Key Insights Discussed in this Article:

  • Perhaps more than any other industry, healthcare requires cyber security coordination and communication among different business entities. Regional and local hospitals, physician practices, insurance companies, patients, pharmaceuticals, vendors, and patients must all participate.
  • CISOs in the healthcare industry juggle a lot of responsibilities. CISOs in this sector don’t just handle information security; they are often tasked with data retention, protecting privacy, and even maintaining physical security of facilities—all in an industry where individual privacy is paramount and sacrosanct.
  • Common pain points include data, systems maintenance, personnel, and third party management. The common thread in these challenges is keeping a secure conduit between information, systems, and human beings. Each waypoint represents a security risk.
  • Medical device security is top of mind for 2017. These devices, if hacked, could injure or kill patients: that’s the ultimate healthcare information security threat.
  • Patient portals are a two-sided threat. CISOs need to secure the front door, where patients log in. But they also need to secure the back door, where the data is stored and where third parties might have access.
  • The Secret Service is a resource for CISOs. It will discuss the latest criminal trends and tactics with CISOs, and will be responsive to request for assistance with data breach investigations.
  • The Internet of Things (IoT) is a massive risk that the industry doesn’t know how to manage yet. A distributed network of internet-connected machines can become computing power for hackers. Likewise, compromised building controls can disrupt the care delivery process and harm patients.
  • Phishing training programs work. Sometimes it takes repeated lessons and examples of phishing attacks, but these educational programs are the best tool for awareness and training employees on identifying phishing messages.

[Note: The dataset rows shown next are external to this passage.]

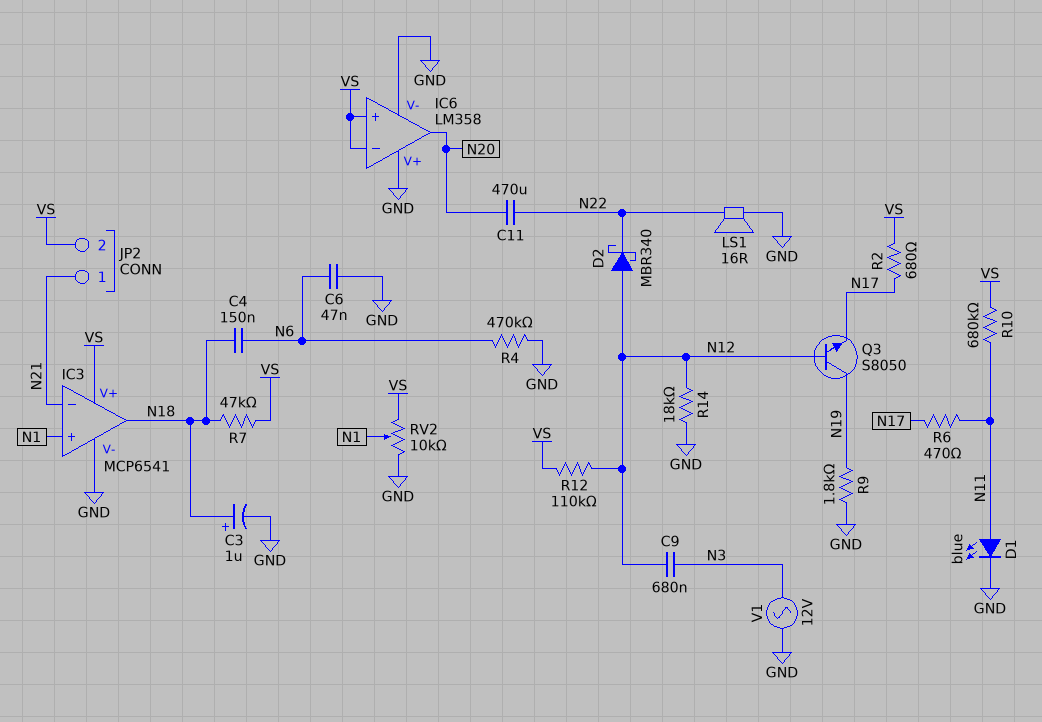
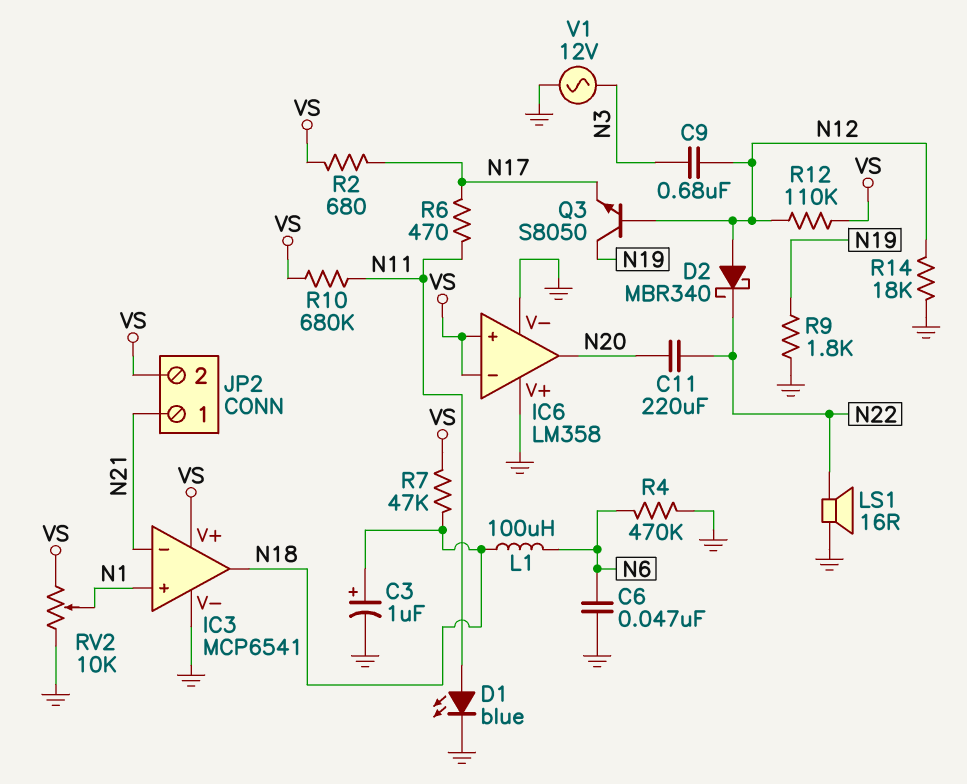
C4: 150nF (N6, N18) -> none
C11: 470uF (N20, N22) -> 220uF (N20, N22)
L1: none -> 100uH (N6, N18)

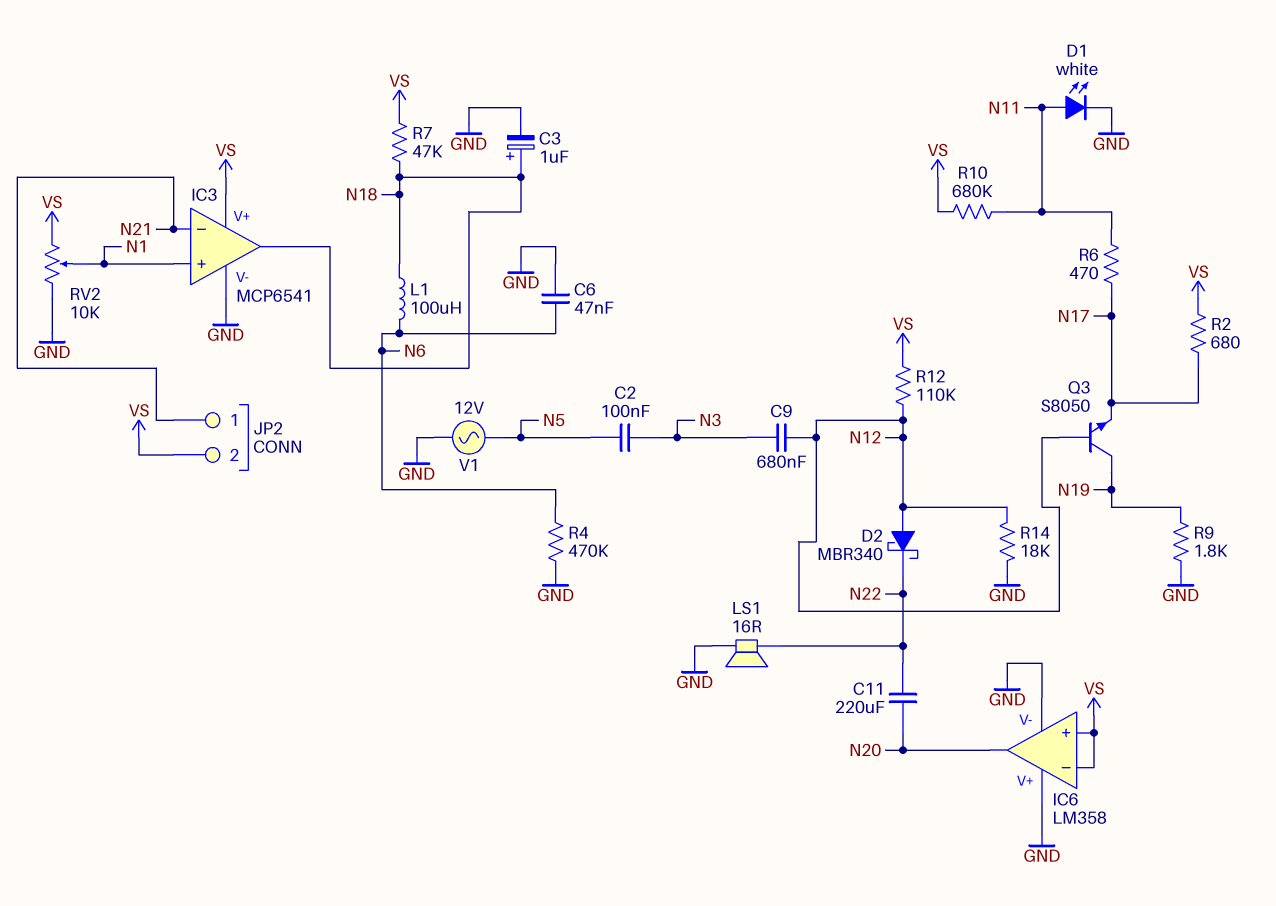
C2: none -> 100nF (N3, N5)
D1: LED blue (A N11, K GND) -> LED white (A N11, K GND)
V1: AC 12V (GND, N3) -> AC 12V (GND, N5)

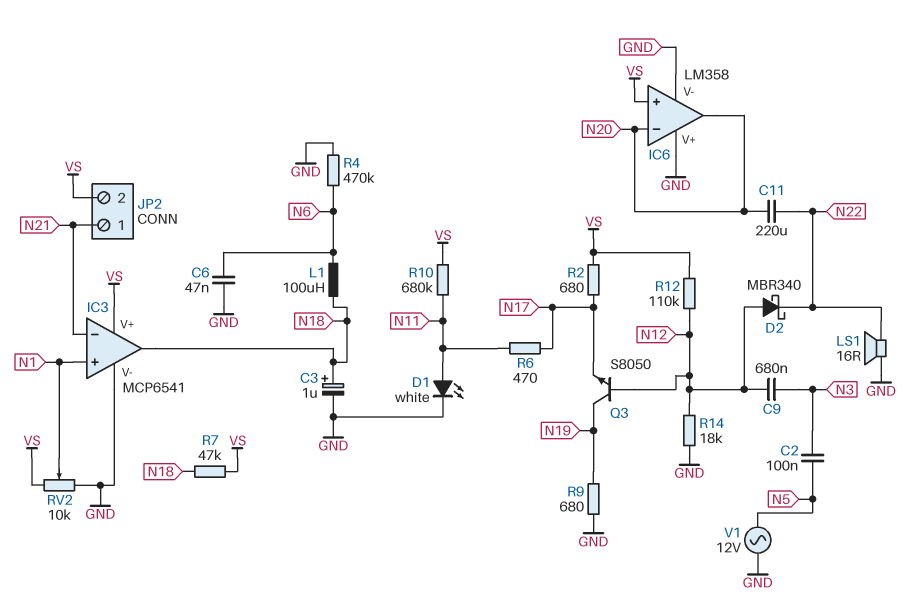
IC6 pin in-: VS -> N20
R9: 1.8k (GND, N19) -> 680 (GND, N19)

  • Board meetings are an important time for CISOs to garner top management support for what they do. The key is brevity and clarity; the board members don’t want to sit through a long, technical discussion of cyber security.

cisoThe workshop was conducted in “Old Mechanical,” one of the oldest buildings (1888) on the Vanderbilt University campus, and the former home of the mechanical engineering school. Funding was provided by a National Science Foundation grant led by Kotz, called Trustworthy Health and Wellness (THaW). THaW, according to its mission, “to enable the promise of health and wellness technology by innovating mobile- and cloud-computing systems that respect the privacy of individuals and the trustworthiness of medical information.”